How much excitement you get will depend largely on your choice of engines. The 1.5-litre dCi diesels and the 1.6-litre petrol are adequate but offer little by way of brute force. Much better for buyers wanting a Coupe that lives up to its name are the 130bhp and 160bhp diesels or the 178bhp 2.0-litre turbocharged petrol. There's even the fiery 250bhp Renaultsport model at the top of the range. Body roll is well contained helped by the car's wide stance and there's a nimbleness to the handling even in the cheaper versions.
If you can't stretch to the potent Renaultsport version, the 178bhp 2.0-litre TCe engine is well worth considering. It's an advanced powerplant with a twin scroll turbocharger helping it pull hard from just over 1,000rpm without a trace of turbo lag. Peak power arrives at 5,500rpm but so does rather a lot of engine noise. It's far better to ride the low end torque which is measured at a hefty 300Nm at 2,250rpm and change up early with the slick long-throw gearbox. The dCi 130 engine produces the same amount of torque but at just 1,750rpm. Its delivery isn't as silky but it can creep under the 9.5s barrier for the 0-60mph test. The TCe 180 unit does the sprint in 7.8s.

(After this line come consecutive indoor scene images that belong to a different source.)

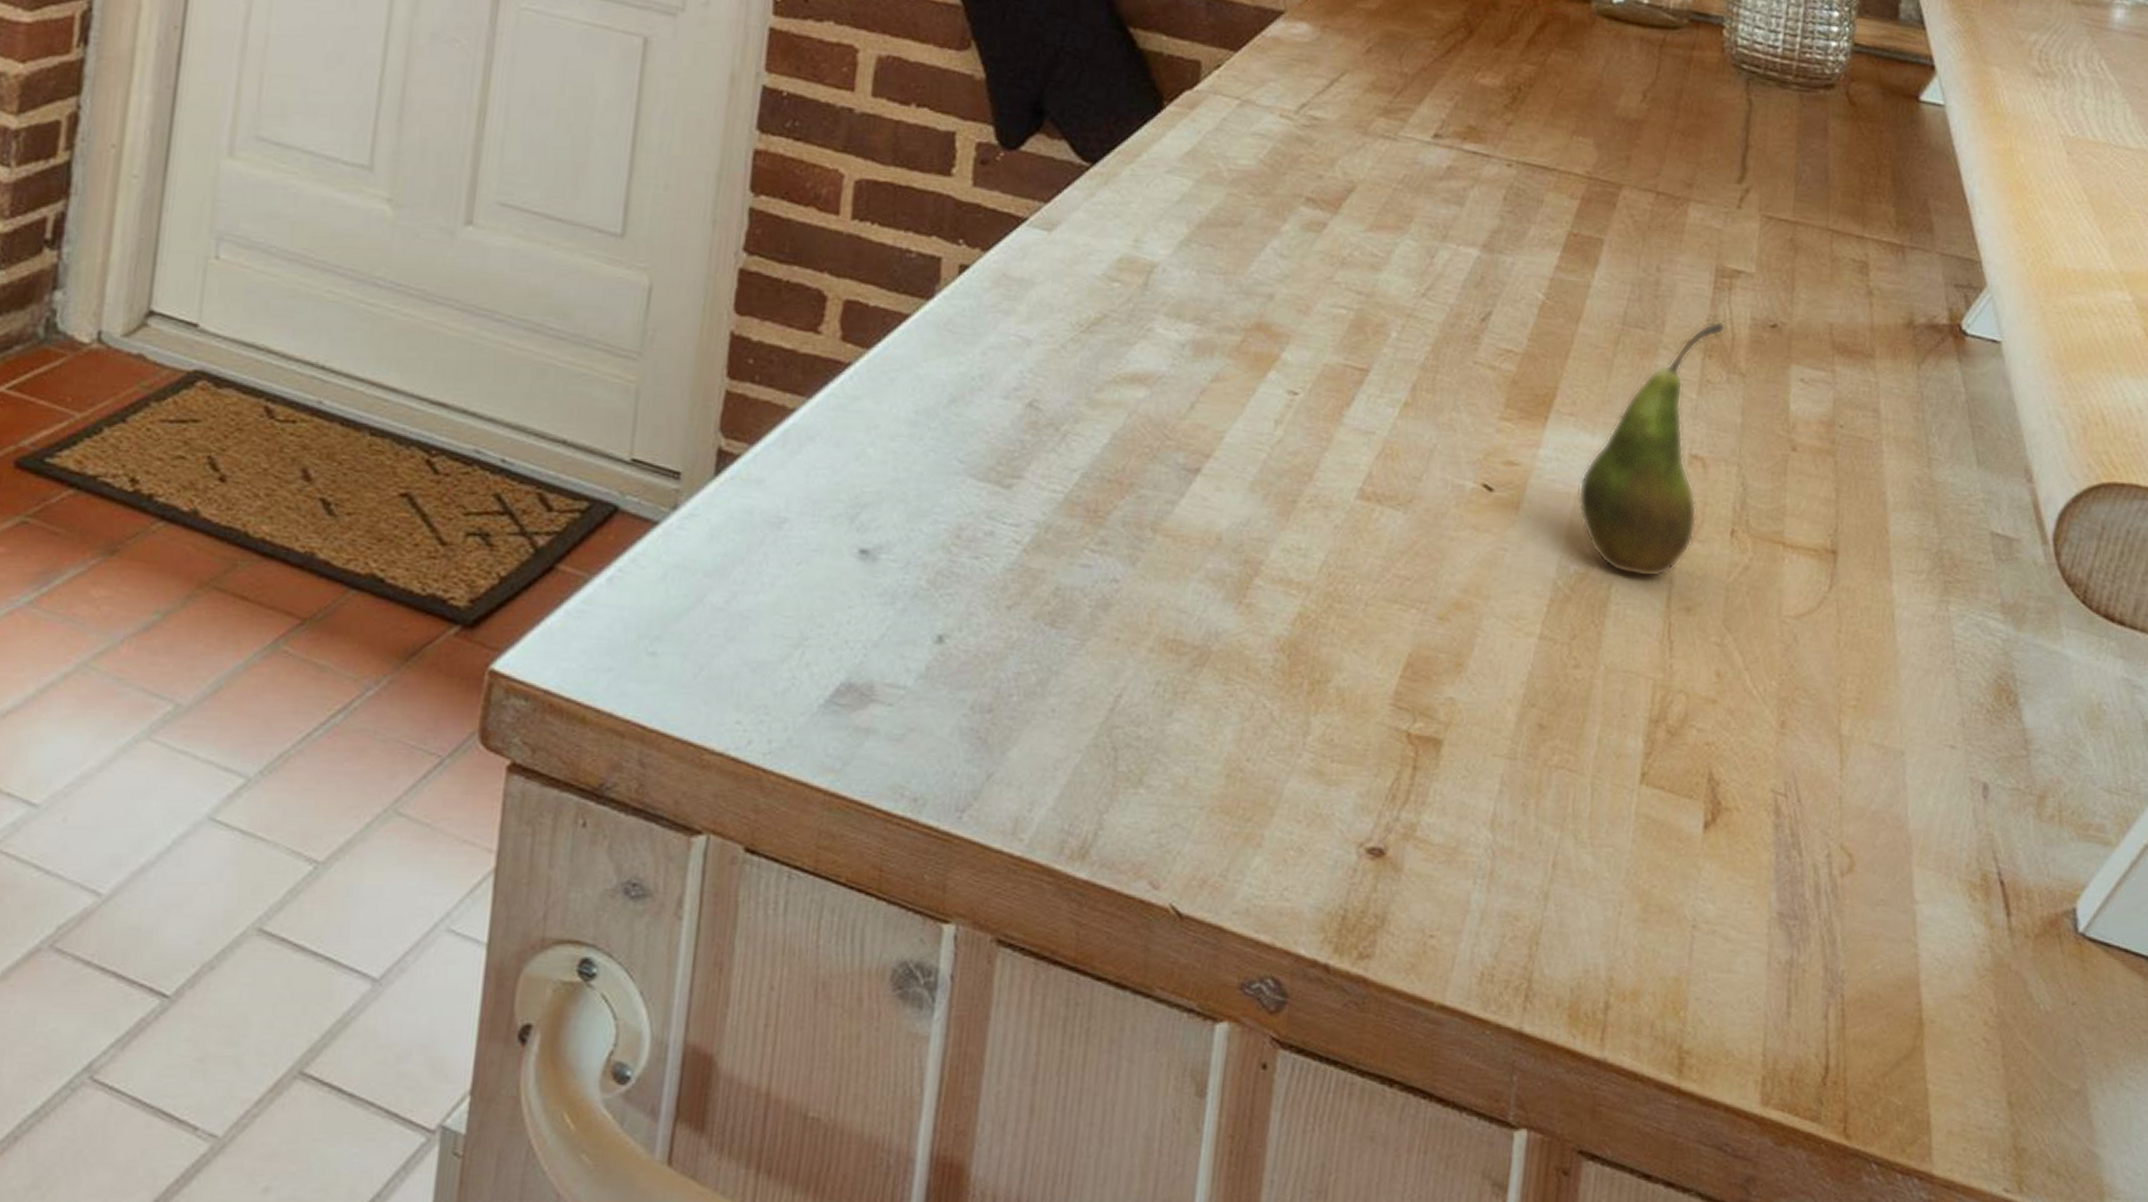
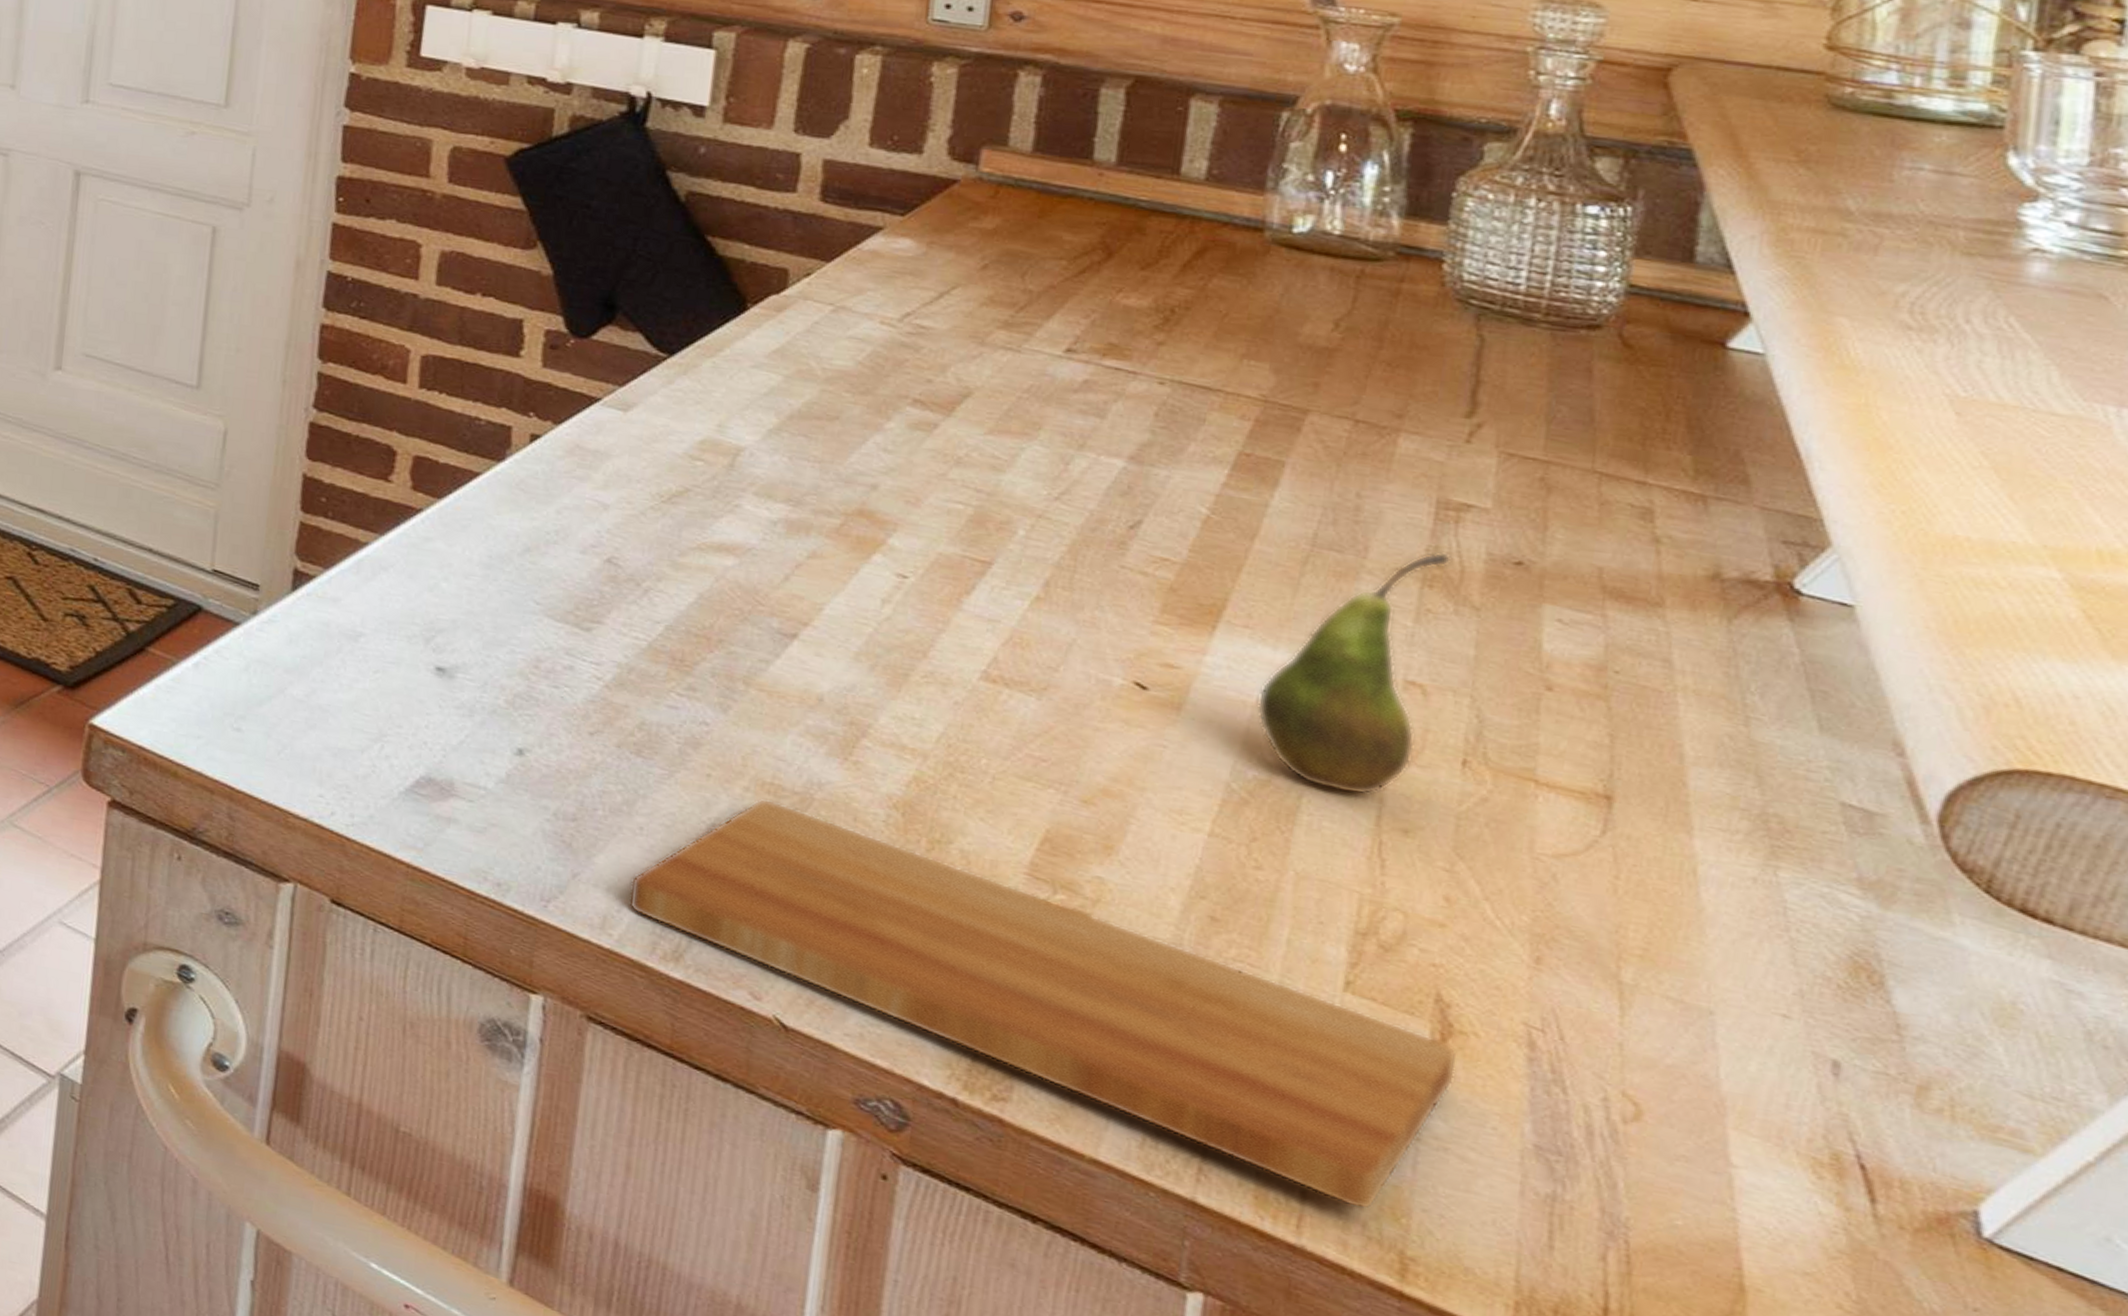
cutting board: none [1039,658,1724,1009] -> present [628,798,1457,1210]

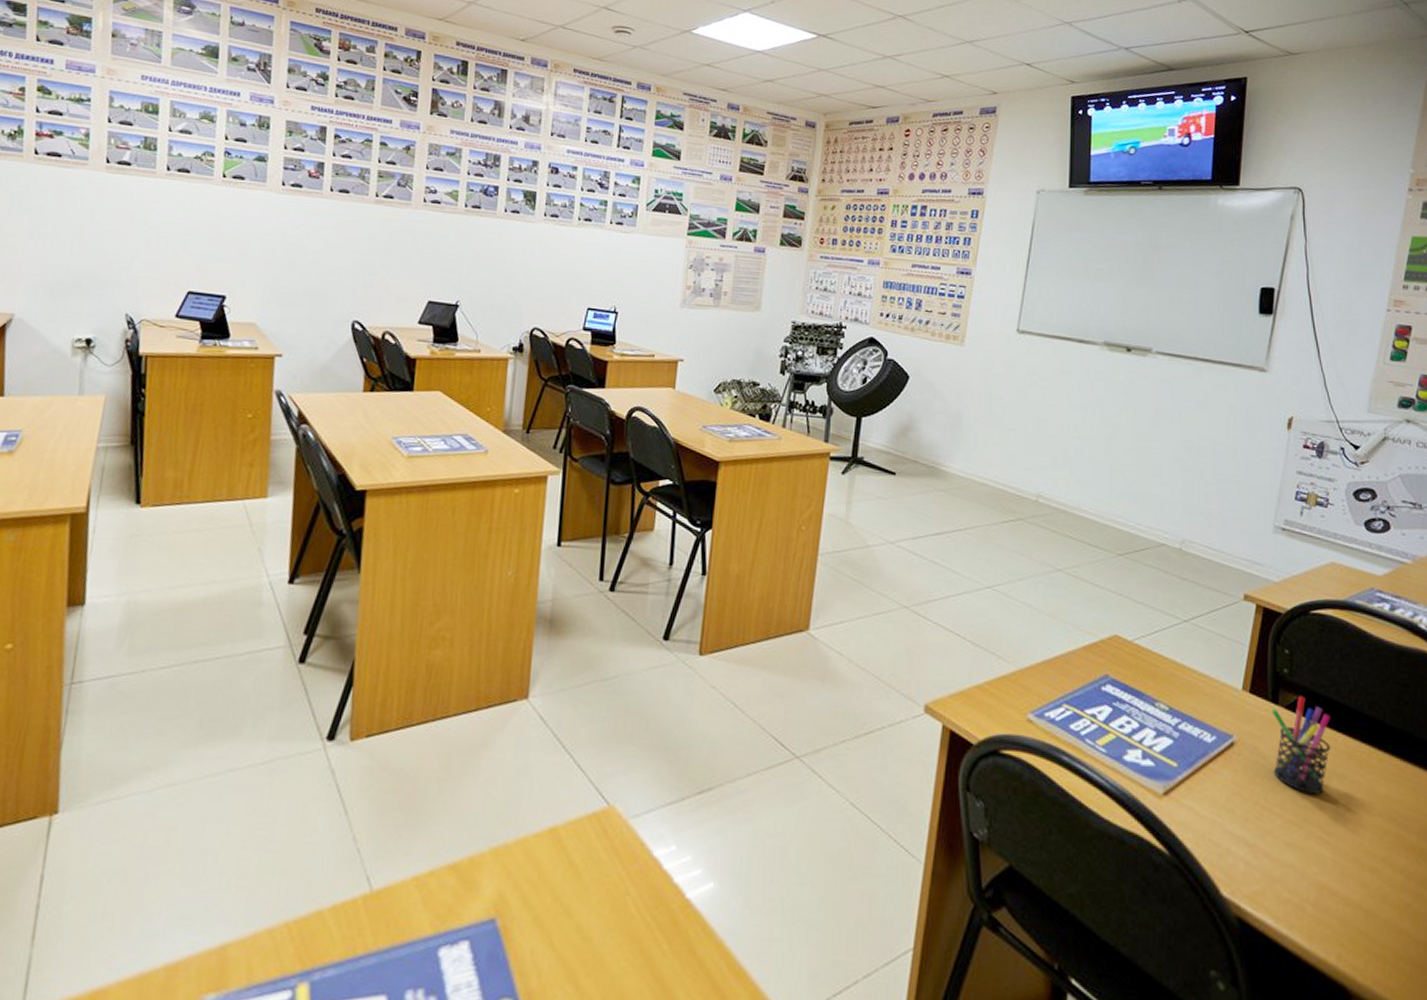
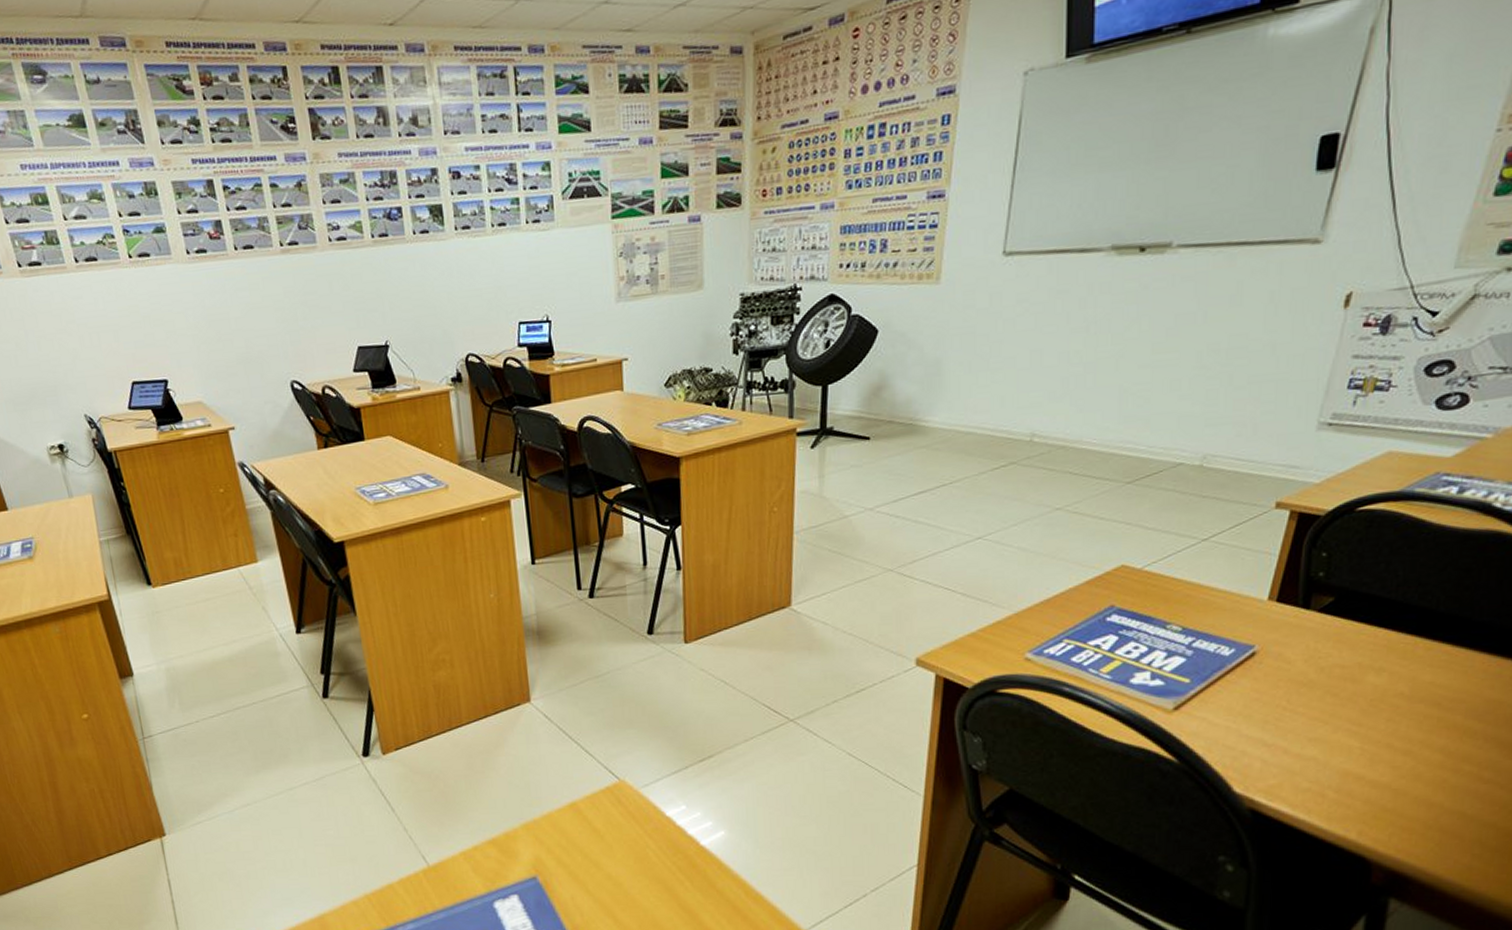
pen holder: present [1272,696,1331,795] -> none [1299,597,1372,691]

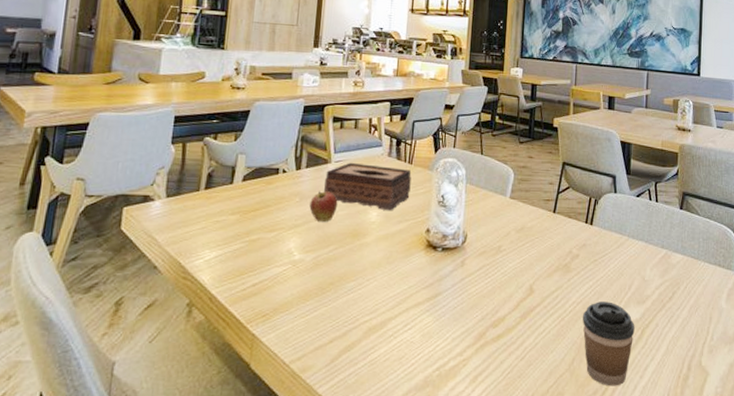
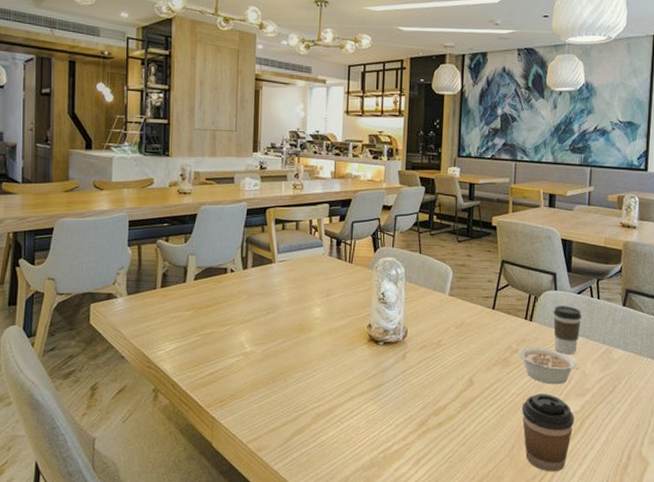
apple: present [309,191,338,222] -> none [257,289,283,317]
tissue box: present [324,162,411,211] -> none [270,262,352,308]
legume: none [580,252,638,292] -> present [519,347,579,385]
coffee cup: none [613,209,641,260] -> present [553,305,582,355]

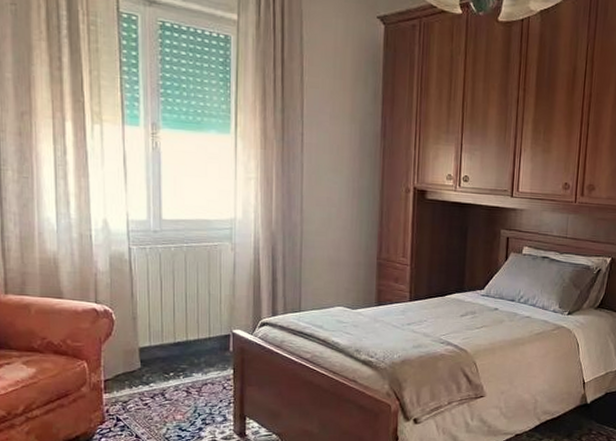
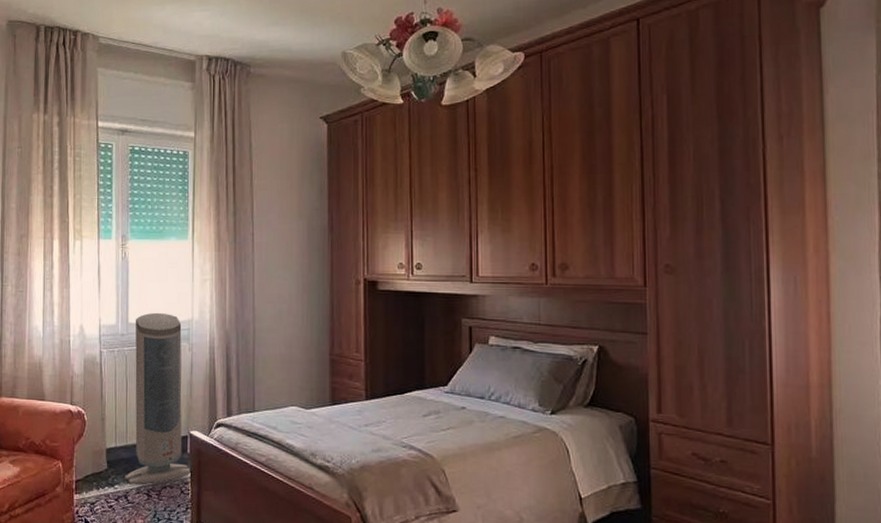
air purifier: none [161,209,234,382] -> present [125,312,191,484]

The Renault Megane Coupe is one of those cars that is delicately and discreetly judged. It looks good, it drives well and the addition of the Renaultsport versions acts as a magnet for those who want to corner on the doorhandles. Here though, we've been focusing on more affordable and sensible Coupe models, cars that tend to have attracted a far more sensible crowd when they were first owned and models which therefore, make a very good bet as an affordable, yet sporty secondhand proposition. Certainly a better one that you might at first think. Find one with modest mileage that's been looked after well and it should serve you well.